Sappiamo che Salman è all’inizio di una nuova storia. Questa storia vera, intitolata Knife, non parlerà di città magiche o incantate, ma sarà partorita dalla stessa immaginazione che ha creato quelle altre. Salman Rushdie non sarà soltanto un simbolo di libertà, ma un uomo in carne e ossa il cui semi-omicidio lo ha riconnesso a una battaglia umana più grande, la lotta per cercare di comprendere il nostro mondo contemporaneo nel quale la violenza soffoca la pace.
Knife è un racconto profondo che non evita l’amore ma lo espande, offrendoci tutta l’intelligenza di Salman, il suo umorismo, la sua verità, la sua appassionata difesa delle nostre libertà e dei nostri diritti di esseri umani.

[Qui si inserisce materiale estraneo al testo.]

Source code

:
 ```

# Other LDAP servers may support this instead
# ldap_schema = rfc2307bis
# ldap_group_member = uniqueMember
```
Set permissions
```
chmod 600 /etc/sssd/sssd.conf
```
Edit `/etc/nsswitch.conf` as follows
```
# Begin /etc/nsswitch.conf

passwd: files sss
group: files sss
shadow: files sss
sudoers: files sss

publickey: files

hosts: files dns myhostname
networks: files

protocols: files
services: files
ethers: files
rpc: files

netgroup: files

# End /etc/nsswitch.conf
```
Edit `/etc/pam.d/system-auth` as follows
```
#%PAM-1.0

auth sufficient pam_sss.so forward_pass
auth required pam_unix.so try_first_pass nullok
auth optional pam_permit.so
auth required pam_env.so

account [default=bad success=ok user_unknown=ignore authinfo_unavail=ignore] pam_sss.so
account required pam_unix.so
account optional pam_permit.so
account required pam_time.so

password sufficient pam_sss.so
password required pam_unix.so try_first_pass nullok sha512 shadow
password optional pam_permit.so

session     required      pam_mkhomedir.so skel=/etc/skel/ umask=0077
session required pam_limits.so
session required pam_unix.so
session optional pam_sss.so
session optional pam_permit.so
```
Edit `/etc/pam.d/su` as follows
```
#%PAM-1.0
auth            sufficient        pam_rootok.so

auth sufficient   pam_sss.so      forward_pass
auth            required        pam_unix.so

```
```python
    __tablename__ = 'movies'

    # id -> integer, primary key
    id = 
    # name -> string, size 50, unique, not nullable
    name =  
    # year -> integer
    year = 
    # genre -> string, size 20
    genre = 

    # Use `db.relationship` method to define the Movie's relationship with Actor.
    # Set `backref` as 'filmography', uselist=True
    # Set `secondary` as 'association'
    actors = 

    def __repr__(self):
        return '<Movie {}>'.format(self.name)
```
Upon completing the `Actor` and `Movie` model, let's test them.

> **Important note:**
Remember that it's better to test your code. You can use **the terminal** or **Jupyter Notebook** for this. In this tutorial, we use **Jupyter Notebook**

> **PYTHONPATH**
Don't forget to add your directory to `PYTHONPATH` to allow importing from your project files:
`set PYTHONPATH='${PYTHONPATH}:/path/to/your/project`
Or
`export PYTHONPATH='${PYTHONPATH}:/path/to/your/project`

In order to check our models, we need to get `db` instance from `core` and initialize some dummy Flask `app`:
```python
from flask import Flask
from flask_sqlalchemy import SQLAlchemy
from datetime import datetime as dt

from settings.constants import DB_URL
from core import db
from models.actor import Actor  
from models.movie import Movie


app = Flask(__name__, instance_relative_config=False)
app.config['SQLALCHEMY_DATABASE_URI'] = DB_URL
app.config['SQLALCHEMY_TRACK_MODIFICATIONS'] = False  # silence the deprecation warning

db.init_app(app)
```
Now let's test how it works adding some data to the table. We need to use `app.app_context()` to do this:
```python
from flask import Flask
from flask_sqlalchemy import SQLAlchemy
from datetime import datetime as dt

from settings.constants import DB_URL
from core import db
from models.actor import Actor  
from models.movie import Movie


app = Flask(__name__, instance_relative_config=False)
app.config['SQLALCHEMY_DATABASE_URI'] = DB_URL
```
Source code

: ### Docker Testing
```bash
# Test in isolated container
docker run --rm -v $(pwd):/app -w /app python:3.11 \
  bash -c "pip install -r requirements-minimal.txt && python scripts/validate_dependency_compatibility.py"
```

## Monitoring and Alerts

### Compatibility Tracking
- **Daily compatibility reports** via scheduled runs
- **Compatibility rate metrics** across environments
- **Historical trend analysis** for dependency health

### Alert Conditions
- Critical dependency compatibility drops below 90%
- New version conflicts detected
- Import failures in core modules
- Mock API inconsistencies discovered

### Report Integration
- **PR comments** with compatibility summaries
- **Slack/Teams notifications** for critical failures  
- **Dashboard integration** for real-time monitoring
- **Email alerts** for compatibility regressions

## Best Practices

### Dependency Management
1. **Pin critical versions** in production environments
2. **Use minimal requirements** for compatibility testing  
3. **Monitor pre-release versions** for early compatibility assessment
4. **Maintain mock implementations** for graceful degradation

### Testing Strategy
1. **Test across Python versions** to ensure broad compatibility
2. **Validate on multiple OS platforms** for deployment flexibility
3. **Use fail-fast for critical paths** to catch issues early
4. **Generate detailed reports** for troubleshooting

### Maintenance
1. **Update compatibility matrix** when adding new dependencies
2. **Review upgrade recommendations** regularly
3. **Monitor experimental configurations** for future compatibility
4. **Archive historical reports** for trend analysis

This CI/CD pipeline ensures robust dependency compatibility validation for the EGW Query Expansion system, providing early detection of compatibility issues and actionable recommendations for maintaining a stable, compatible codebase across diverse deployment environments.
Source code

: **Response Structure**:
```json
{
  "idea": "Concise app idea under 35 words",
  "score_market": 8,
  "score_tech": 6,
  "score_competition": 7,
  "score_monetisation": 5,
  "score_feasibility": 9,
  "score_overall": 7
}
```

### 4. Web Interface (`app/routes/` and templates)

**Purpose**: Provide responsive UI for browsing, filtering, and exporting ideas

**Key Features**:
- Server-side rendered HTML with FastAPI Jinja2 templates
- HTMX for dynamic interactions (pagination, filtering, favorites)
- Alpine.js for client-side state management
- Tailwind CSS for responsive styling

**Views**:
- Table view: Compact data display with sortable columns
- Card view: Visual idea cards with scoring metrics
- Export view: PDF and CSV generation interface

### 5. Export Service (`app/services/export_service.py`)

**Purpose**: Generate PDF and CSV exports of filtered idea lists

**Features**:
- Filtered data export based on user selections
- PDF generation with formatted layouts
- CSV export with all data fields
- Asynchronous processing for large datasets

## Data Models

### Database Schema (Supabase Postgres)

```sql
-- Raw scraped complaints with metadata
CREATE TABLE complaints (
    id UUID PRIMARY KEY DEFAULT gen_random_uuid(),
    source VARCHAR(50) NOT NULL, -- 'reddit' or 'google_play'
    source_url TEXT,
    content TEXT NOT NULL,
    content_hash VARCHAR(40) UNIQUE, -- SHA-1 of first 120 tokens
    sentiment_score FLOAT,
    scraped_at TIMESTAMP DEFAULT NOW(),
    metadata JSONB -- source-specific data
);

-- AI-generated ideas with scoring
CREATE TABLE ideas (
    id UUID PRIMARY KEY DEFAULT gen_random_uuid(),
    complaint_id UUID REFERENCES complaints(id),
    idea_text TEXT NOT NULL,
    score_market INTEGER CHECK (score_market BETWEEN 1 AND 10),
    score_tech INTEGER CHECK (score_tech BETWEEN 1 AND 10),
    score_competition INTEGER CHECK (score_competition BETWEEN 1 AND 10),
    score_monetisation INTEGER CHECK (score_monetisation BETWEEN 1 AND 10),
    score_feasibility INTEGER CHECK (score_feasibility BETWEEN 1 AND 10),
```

Vivendo qualcosa di così difficile e stupendo, non posso dimenticare la magnificenza dei miracoli che mi sono stati concessi – e sono stati concessi a Salman e me – per restare vivi.
Spero che la donna e la scrittrice che sto diventando possano guardare indietro a questa storia personale e continuare ad armarsi di amore. Non ringrazio o perdono il coltello che per poco non ha ucciso mio marito. Ma celebrerò sempre le forze del bene che lo hanno riportato a casa da me.